Overview

A Study of Xeloda (Capecitabine) in Combination With Chemotherapy in Patients With Advanced and/or Metastatic Gastric Cancer.

Status:
Completed

Trial end date:
2010-07-01

Target enrollment:
0

Participant gender:
All

Summary

This study will assess the safety and efficacy of Xeloda, given in combination with standard chemotherapy regimens, for the first-line treatment of advanced and/or metastatic gastric cancer. All patients will receive Xeloda in combination with one of 4 standard chemotherapy regimens; the dose of Xeloda will be from 625mg/m2 - 1000mg/m2 bid orally, depending on the chemotherapy regimen used.
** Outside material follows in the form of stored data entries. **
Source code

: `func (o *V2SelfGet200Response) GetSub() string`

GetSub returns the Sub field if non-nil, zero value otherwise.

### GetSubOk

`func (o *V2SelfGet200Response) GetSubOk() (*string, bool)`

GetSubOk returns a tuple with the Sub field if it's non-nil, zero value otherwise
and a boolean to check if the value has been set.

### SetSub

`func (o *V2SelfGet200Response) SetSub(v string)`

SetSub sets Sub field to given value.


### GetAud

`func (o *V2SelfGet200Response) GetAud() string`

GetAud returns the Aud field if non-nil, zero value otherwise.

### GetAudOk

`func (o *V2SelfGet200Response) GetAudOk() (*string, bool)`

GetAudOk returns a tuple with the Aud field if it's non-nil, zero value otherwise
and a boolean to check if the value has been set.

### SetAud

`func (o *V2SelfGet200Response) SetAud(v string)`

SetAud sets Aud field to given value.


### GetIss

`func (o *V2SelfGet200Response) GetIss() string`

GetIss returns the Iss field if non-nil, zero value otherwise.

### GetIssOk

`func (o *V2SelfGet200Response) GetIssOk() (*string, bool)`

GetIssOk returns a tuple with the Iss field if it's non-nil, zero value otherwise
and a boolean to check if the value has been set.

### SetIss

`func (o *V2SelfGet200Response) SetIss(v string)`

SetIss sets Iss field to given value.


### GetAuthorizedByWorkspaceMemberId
The anticipated time on study treatment is until disease progression, and the target sample size is 100-500 individuals.

Phase:

Phase 2

Accepts Healthy Volunteers?

Details

Lead Sponsor:

Hoffmann-La Roche

Treatments:

Capecitabine
Cisplatin
Docetaxel
Epirubicin
Oxaliplatin

Criteria

Inclusion Criteria:

- adult patients, >=18 years of age;

- advanced or metastatic gastric cancer;

- Eastern Cooperative Oncology Group (ECOG) <=2.

Exclusion Criteria:

- previous chemotherapy (except adjuvant or neoadjuvant treatment >=6 months prior to
study);

- evidence of central nervous system (CNS) metastasis;

- history of another malignancy within the last 5 years (except for successfully treated
basal cell cancer of skin, or in situ cancer of the cervix);

- clinically significant cardiac disease.